Il problema è che in Cina usi e abusi di una civiltà arcaica vengono tollerate in megalopoli cresciute troppo in fretta da autorità probabilmente preoccupate di non suscitare proteste popolari e di non contrastare i capricci di una ricca nomenclatura poco propensa a rinunciare a piatti gourmet come il cobra fritto o la zampa d’orso brasata. Wuhan, in cui l’epidemia ha avuto inizio, è una città di quasi dieci milioni di abitanti – undici con l’hinterland, – con dieci modernissime linee di metropolitana, che Roma se le sogna. Ma ci sono ancora mercati di animali vivi. La pandemia che ci sta cambiando la vita è partita di lì. E il regime comunista di Pechino ha fatto di tutto per nasconderla. Le armi di distruzione di massa che Bush Jr e Blair cercavano in Iraq si trovavano invece in Cina.

L’antica colonia marina di Piscinas in Sardegna

Possiamo permetterci un’estate senza mare?

Visto che la data del 3 maggio come conclusione della quarantena è solo indicativa, sono in molti a temere una crisi senza precedenti del turismo estivo, in montagna, ma soprattutto al mare. Fare il bagno con la mascherina è problematico e in certe spiagge liguri, dove gli ombrelloni sono uno addossato all’altro, attuare il “distanziamento sociale” sarebbe un’utopia. Già la saputa presidente della Commissione Europea ha invitato in un’intervista a non prenotare le vacanze estive. Sarò maligno, ma se Rimini o Forte dei Marmi si trovassero in Crucchia, dubito che l’avrebbe detto.

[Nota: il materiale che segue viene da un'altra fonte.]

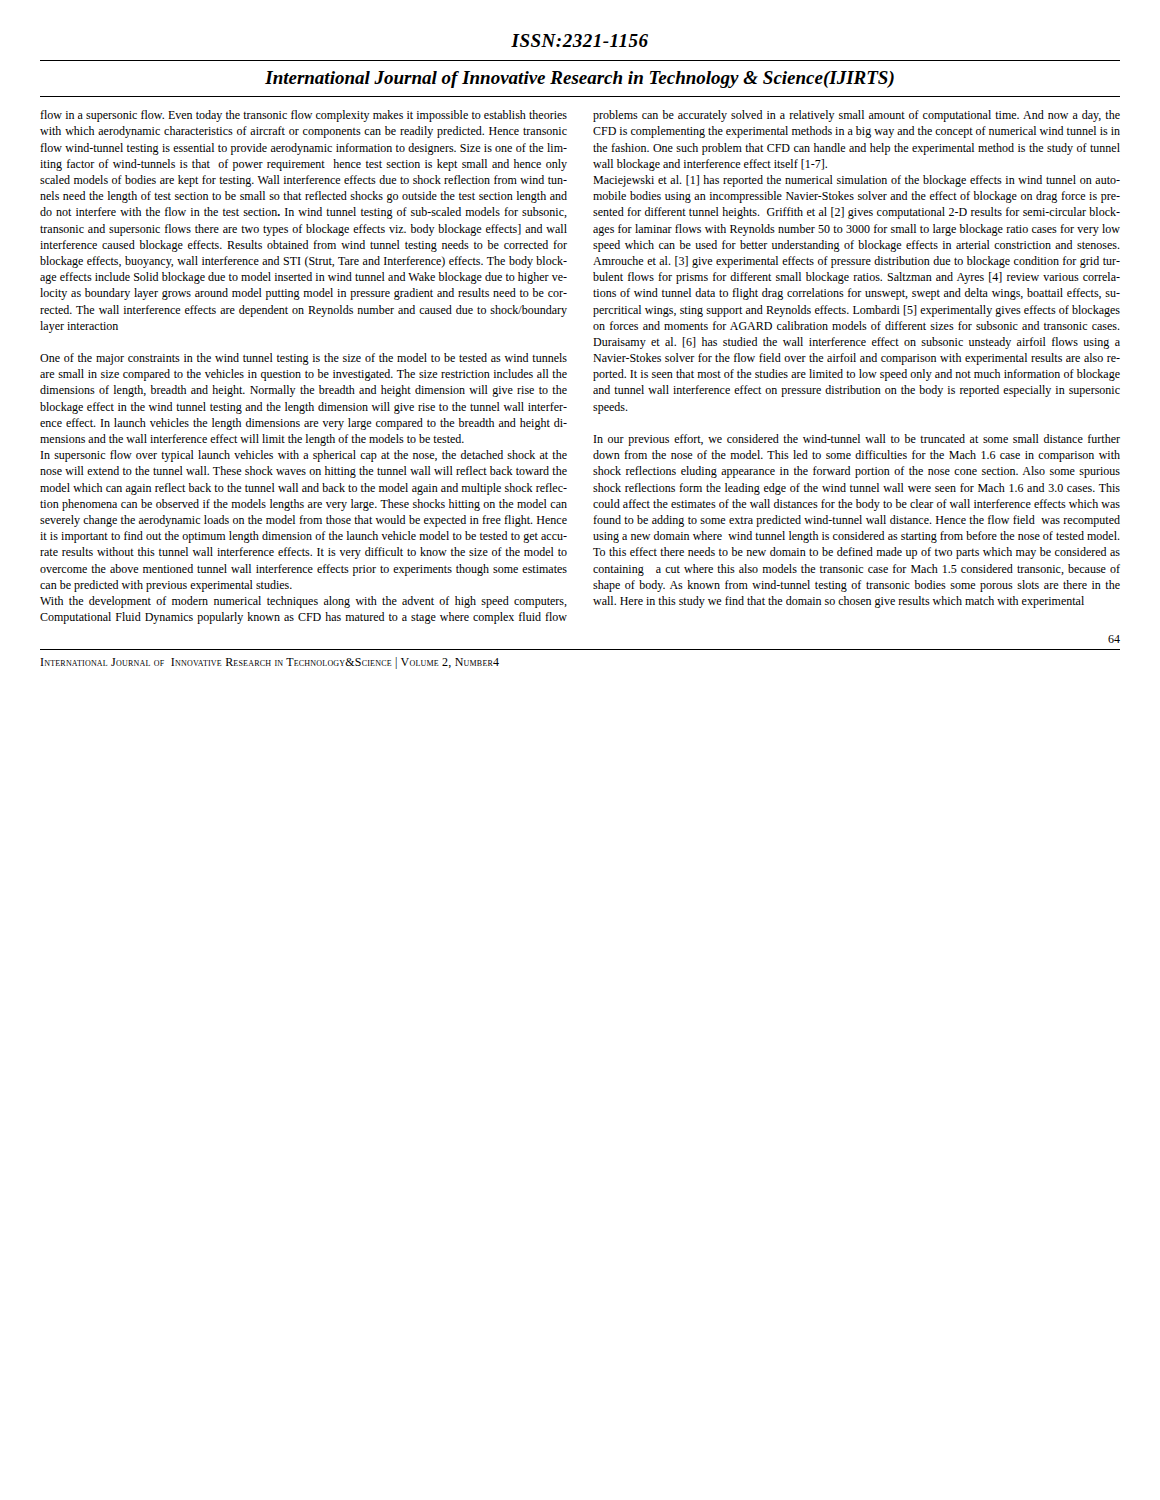ISSN:2321-1156
International Journal of Innovative Research in Technology & Science(IJIRTS)
flow in a supersonic flow. Even today the transonic flow complexity makes it impossible to establish theories with which aerodynamic characteristics of aircraft or components can be readily predicted. Hence transonic flow wind-tunnel testing is essential to provide aerodynamic information to designers. Size is one of the limiting factor of wind-tunnels is that of power requirement hence test section is kept small and hence only scaled models of bodies are kept for testing. Wall interference effects due to shock reflection from wind tunnels need the length of test section to be small so that reflected shocks go outside the test section length and do not interfere with the flow in the test section. In wind tunnel testing of sub-scaled models for subsonic, transonic and supersonic flows there are two types of blockage effects viz. body blockage effects] and wall interference caused blockage effects. Results obtained from wind tunnel testing needs to be corrected for blockage effects, buoyancy, wall interference and STI (Strut, Tare and Interference) effects. The body blockage effects include Solid blockage due to model inserted in wind tunnel and Wake blockage due to higher velocity as boundary layer grows around model putting model in pressure gradient and results need to be corrected. The wall interference effects are dependent on Reynolds number and caused due to shock/boundary layer interaction
One of the major constraints in the wind tunnel testing is the size of the model to be tested as wind tunnels are small in size compared to the vehicles in question to be investigated. The size restriction includes all the dimensions of length, breadth and height. Normally the breadth and height dimension will give rise to the blockage effect in the wind tunnel testing and the length dimension will give rise to the tunnel wall interference effect. In launch vehicles the length dimensions are very large compared to the breadth and height dimensions and the wall interference effect will limit the length of the models to be tested.
In supersonic flow over typical launch vehicles with a spherical cap at the nose, the detached shock at the nose will extend to the tunnel wall. These shock waves on hitting the tunnel wall will reflect back toward the model which can again reflect back to the tunnel wall and back to the model again and multiple shock reflection phenomena can be observed if the models lengths are very large. These shocks hitting on the model can severely change the aerodynamic loads on the model from those that would be expected in free flight. Hence it is important to find out the optimum length dimension of the launch vehicle model to be tested to get accurate results without this tunnel wall interference effects. It is very difficult to know the size of the model to overcome the above mentioned tunnel wall interference effects prior to experiments though some estimates can be predicted with previous experimental studies.
With the development of modern numerical techniques along with the advent of high speed computers, Computational Fluid Dynamics popularly known as CFD has matured to a stage where complex fluid flow problems can be accurately solved in a relatively small amount of computational time. And now a day, the CFD is complementing the experimental methods in a big way and the concept of numerical wind tunnel is in the fashion. One such problem that CFD can handle and help the experimental method is the study of tunnel wall blockage and interference effect itself [1-7].
Maciejewski et al. [1] has reported the numerical simulation of the blockage effects in wind tunnel on automobile bodies using an incompressible Navier-Stokes solver and the effect of blockage on drag force is presented for different tunnel heights. Griffith et al [2] gives computational 2-D results for semi-circular blockages for laminar flows with Reynolds number 50 to 3000 for small to large blockage ratio cases for very low speed which can be used for better understanding of blockage effects in arterial constriction and stenoses. Amrouche et al. [3] give experimental effects of pressure distribution due to blockage condition for grid turbulent flows for prisms for different small blockage ratios. Saltzman and Ayres [4] review various correlations of wind tunnel data to flight drag correlations for unswept, swept and delta wings, boattail effects, supercritical wings, sting support and Reynolds effects. Lombardi [5] experimentally gives effects of blockages on forces and moments for AGARD calibration models of different sizes for subsonic and transonic cases. Duraisamy et al. [6] has studied the wall interference effect on subsonic unsteady airfoil flows using a Navier-Stokes solver for the flow field over the airfoil and comparison with experimental results are also reported. It is seen that most of the studies are limited to low speed only and not much information of blockage and tunnel wall interference effect on pressure distribution on the body is reported especially in supersonic speeds.
In our previous effort, we considered the wind-tunnel wall to be truncated at some small distance further down from the nose of the model. This led to some difficulties for the Mach 1.6 case in comparison with shock reflections eluding appearance in the forward portion of the nose cone section. Also some spurious shock reflections form the leading edge of the wind tunnel wall were seen for Mach 1.6 and 3.0 cases. This could affect the estimates of the wall distances for the body to be clear of wall interference effects which was found to be adding to some extra predicted wind-tunnel wall distance. Hence the flow field was recomputed using a new domain where wind tunnel length is considered as starting from before the nose of tested model. To this effect there needs to be new domain to be defined made up of two parts which may be considered as containing a cut where this also models the transonic case for Mach 1.5 considered transonic, because of shape of body. As known from wind-tunnel testing of transonic bodies some porous slots are there in the wall. Here in this study we find that the domain so chosen give results which match with experimental
64
International Journal of Innovative Research in Technology&Science | Volume 2, Number4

I politici si preoccupano soprattutto del futuro dei balneari, ed è più che comprensibile. Molti di loro hanno guadagnato anche troppo negli anni scorsi, abusando della loro posizione. In certi stabilimenti si arrivava a vietare ai bagnanti di portarsi dietro un panino e persino una bottiglia d’acqua: tutto doveva essere acquistato sul posto, per consentire ai gestori un doppio guadagno. Ma ci sono stabilimenti a conduzione familiare, con i titolari indebitatisi per rinnovare e mettere a norma le strutture, che, se la stagione non cominciasse, verserebbero in una drammatica crisi. La mia preoccupazione però va soprattutto alla salute sia fisica sia psichica dei giovani e soprattutto dei bambini, se la condizione di sedentarietà coatta e di internet-dipendenza delle settimane trascorse dovesse cronicizzarsi. Un’estate senza sole, senza bagni, senza corse sull’arenile o sui prati, potrebbe avere effetti non meno gravi di una primavera senza scuola, anzi forse di più. Oltre tutto, grazie all’abbronzatura a stare sulle spiagge si diventa neri. Da troppe scuole si rischia di uscire rossi.